El progreso es posible y las reformas están dando frutos
Cerrar estas tres brechas puede parecer difícil en el contexto de presupuestos ajustados y prioridades de políticas contrapuestas. Sin embargo, la experiencia en toda la región muestra que el progreso es posible. Entre 2015 y 2025, siete de los 10 países con mejor desempeño en el ICH+ a nivel mundial estaban en Europa y Asia central, y este se vio impulsado por mejoras en los sistemas educativos y los resultados del mercado laboral.
Por ejemplo, Serbia aumentó la matriculación preescolar del 52% en 2018 al 74% en 2024 (en inglés), en tanto que la mejora de la calidad, las reformas de Türkiye en la capacitación y evaluación de los docentes, además de las inversiones digitales (en inglés) contribuyeron a obtener los mejores resultados en ciencias del 4º grado en el Estudio Internacional de Tendencias en Matemática y Ciencias (TIMSS) de 2023 a nivel mundial.

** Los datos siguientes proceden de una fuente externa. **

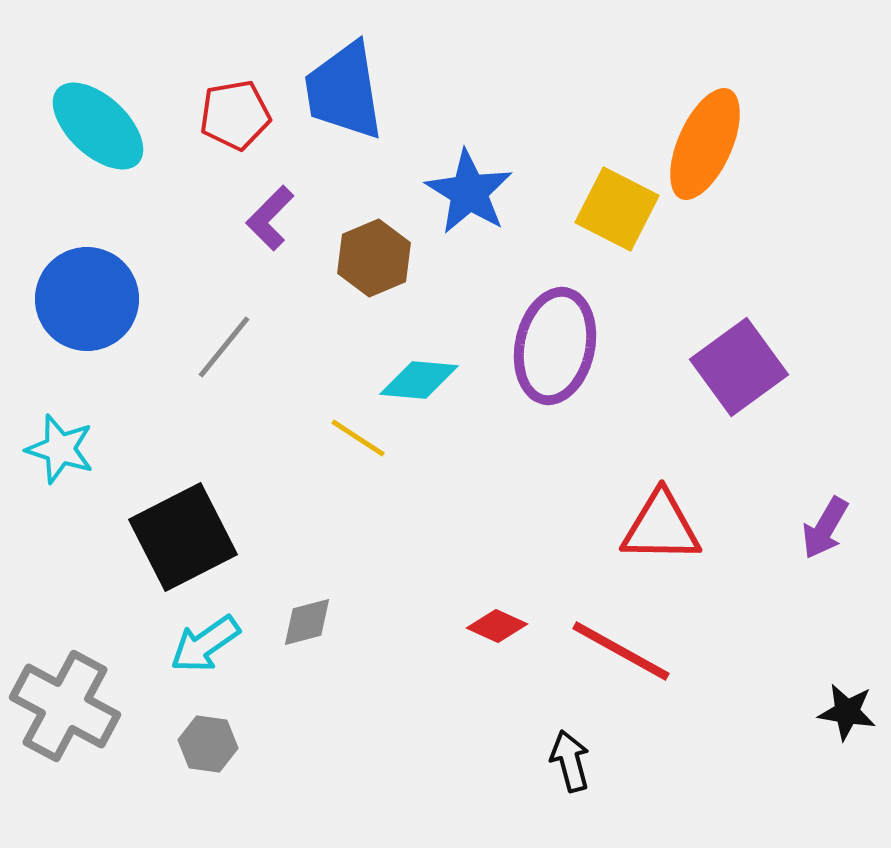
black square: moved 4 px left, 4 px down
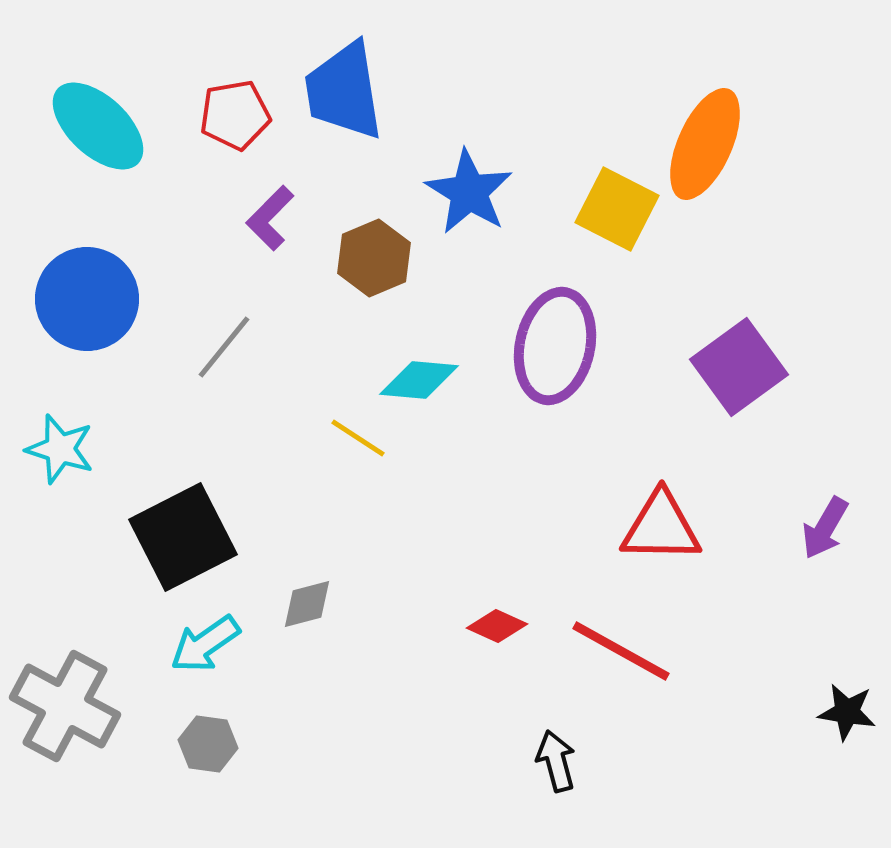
gray diamond: moved 18 px up
black arrow: moved 14 px left
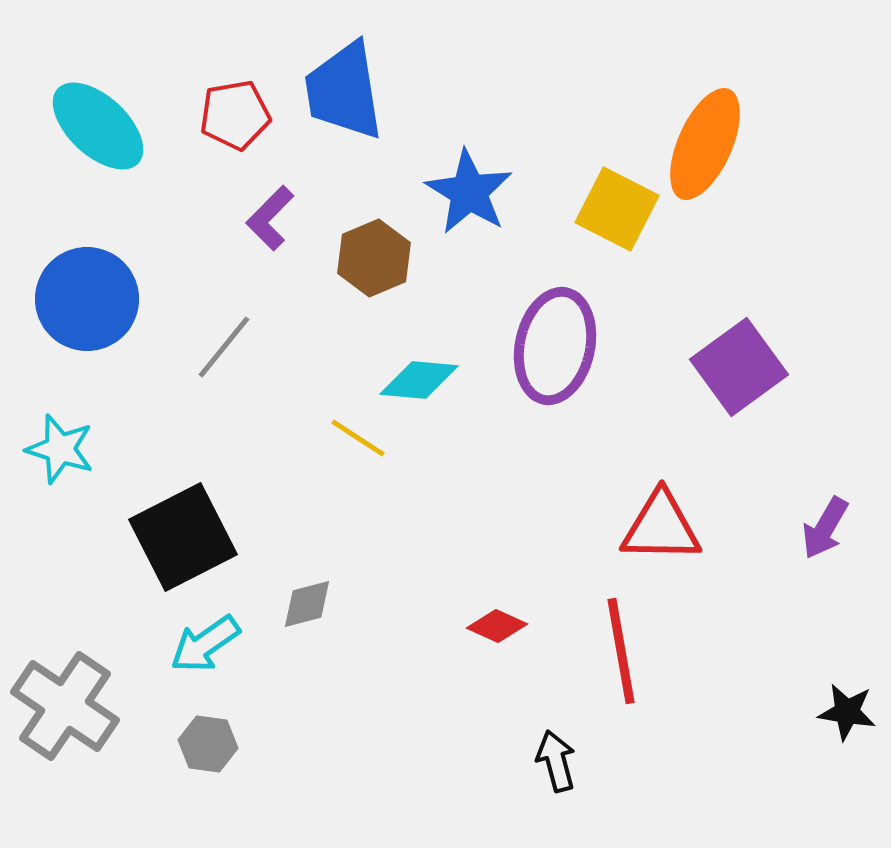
red line: rotated 51 degrees clockwise
gray cross: rotated 6 degrees clockwise
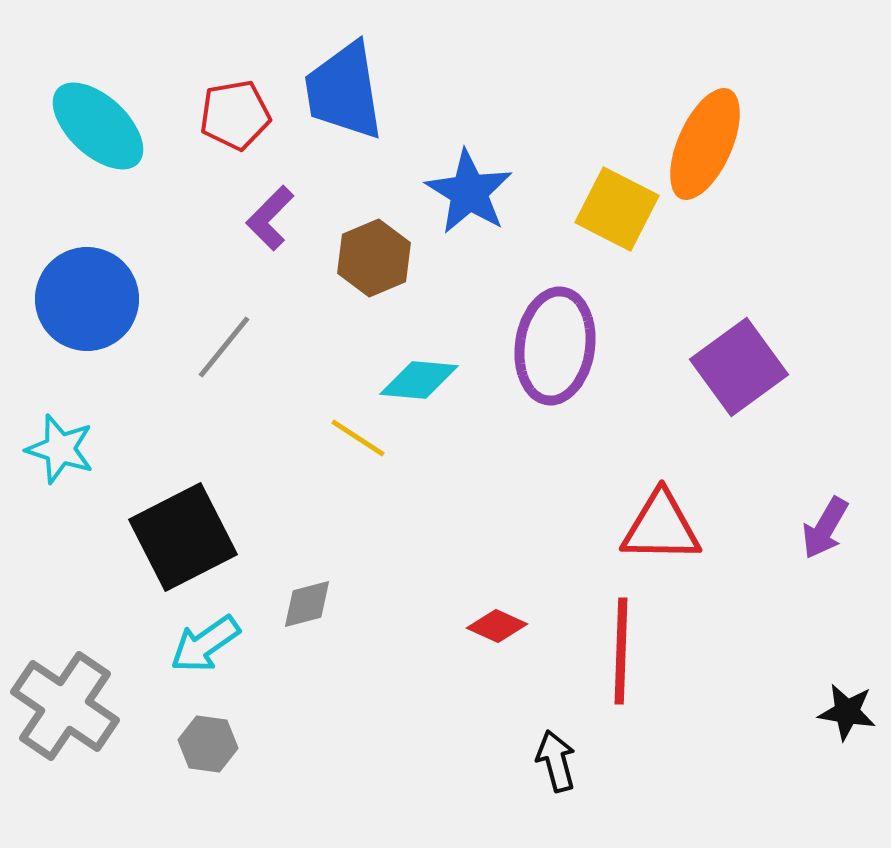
purple ellipse: rotated 4 degrees counterclockwise
red line: rotated 12 degrees clockwise
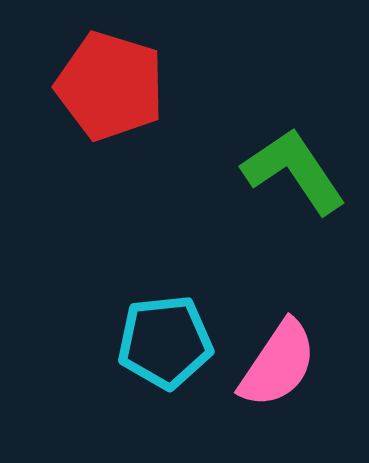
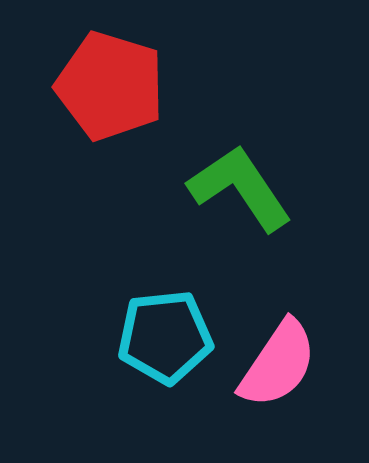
green L-shape: moved 54 px left, 17 px down
cyan pentagon: moved 5 px up
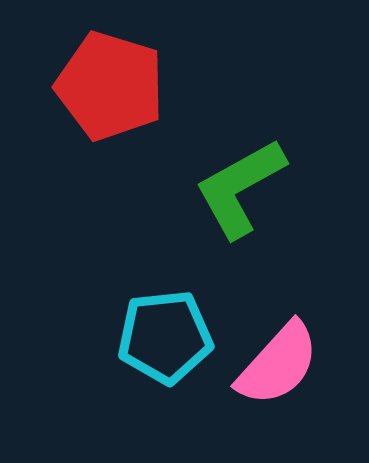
green L-shape: rotated 85 degrees counterclockwise
pink semicircle: rotated 8 degrees clockwise
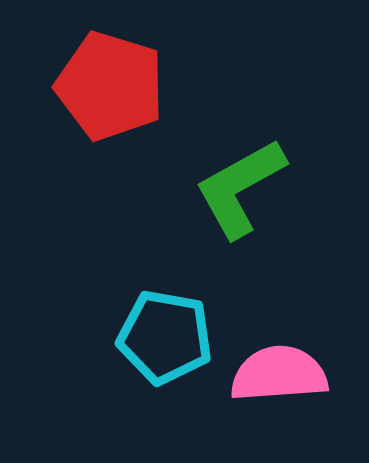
cyan pentagon: rotated 16 degrees clockwise
pink semicircle: moved 1 px right, 10 px down; rotated 136 degrees counterclockwise
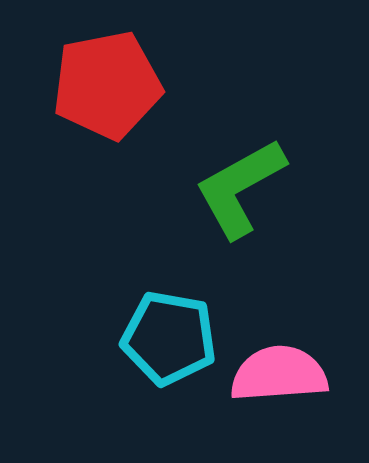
red pentagon: moved 3 px left, 1 px up; rotated 28 degrees counterclockwise
cyan pentagon: moved 4 px right, 1 px down
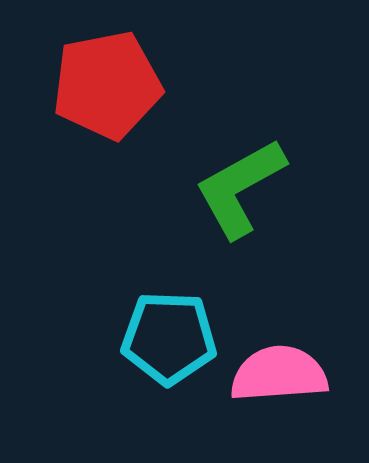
cyan pentagon: rotated 8 degrees counterclockwise
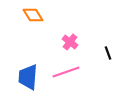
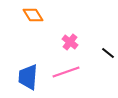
black line: rotated 32 degrees counterclockwise
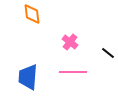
orange diamond: moved 1 px left, 1 px up; rotated 25 degrees clockwise
pink line: moved 7 px right; rotated 20 degrees clockwise
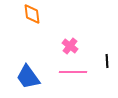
pink cross: moved 4 px down
black line: moved 1 px left, 8 px down; rotated 48 degrees clockwise
blue trapezoid: rotated 40 degrees counterclockwise
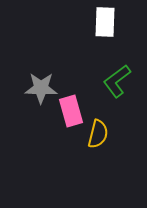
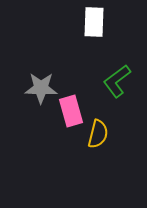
white rectangle: moved 11 px left
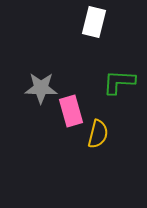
white rectangle: rotated 12 degrees clockwise
green L-shape: moved 2 px right, 1 px down; rotated 40 degrees clockwise
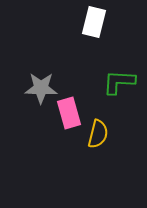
pink rectangle: moved 2 px left, 2 px down
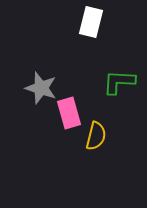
white rectangle: moved 3 px left
gray star: rotated 16 degrees clockwise
yellow semicircle: moved 2 px left, 2 px down
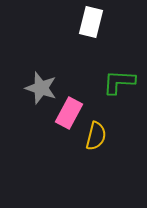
pink rectangle: rotated 44 degrees clockwise
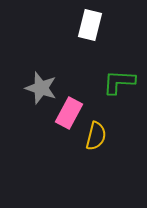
white rectangle: moved 1 px left, 3 px down
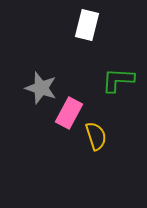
white rectangle: moved 3 px left
green L-shape: moved 1 px left, 2 px up
yellow semicircle: rotated 32 degrees counterclockwise
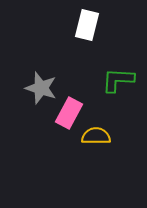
yellow semicircle: rotated 72 degrees counterclockwise
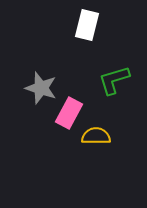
green L-shape: moved 4 px left; rotated 20 degrees counterclockwise
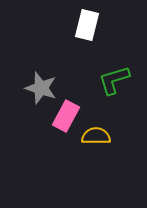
pink rectangle: moved 3 px left, 3 px down
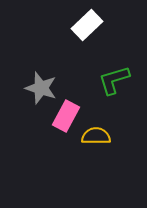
white rectangle: rotated 32 degrees clockwise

Otros casos inspiradores son el programa de habilidades digitales de Rumania (en inglés), el centro de innovación agrícola de Moldova (en inglés) y el aumento del financiamiento estudiantil en Uzbekistán (en inglés).
De cara al futuro
Muchos países de Europa y Asia central ya tienen bases sólidas en materia de capital humano. Sin embargo, para lograr mejores resultados laborales se requerirá algo más que una buena salud y escolaridad en la primera infancia. La próxima frontera para la región consiste en completar el programa fundamental donde persisten diferencias nacionales o subnacionales, asegurar que el capital humano se aproveche plenamente a través de mercados laborales más dinámicos y resilientes, y preparar a los trabajadores y las instituciones para los cambios demográficos y tecnológicos. La reducción de estas tres brechas puede ayudar a aumentar la productividad, ampliar las oportunidades y crear más y mejores empleos en toda la región.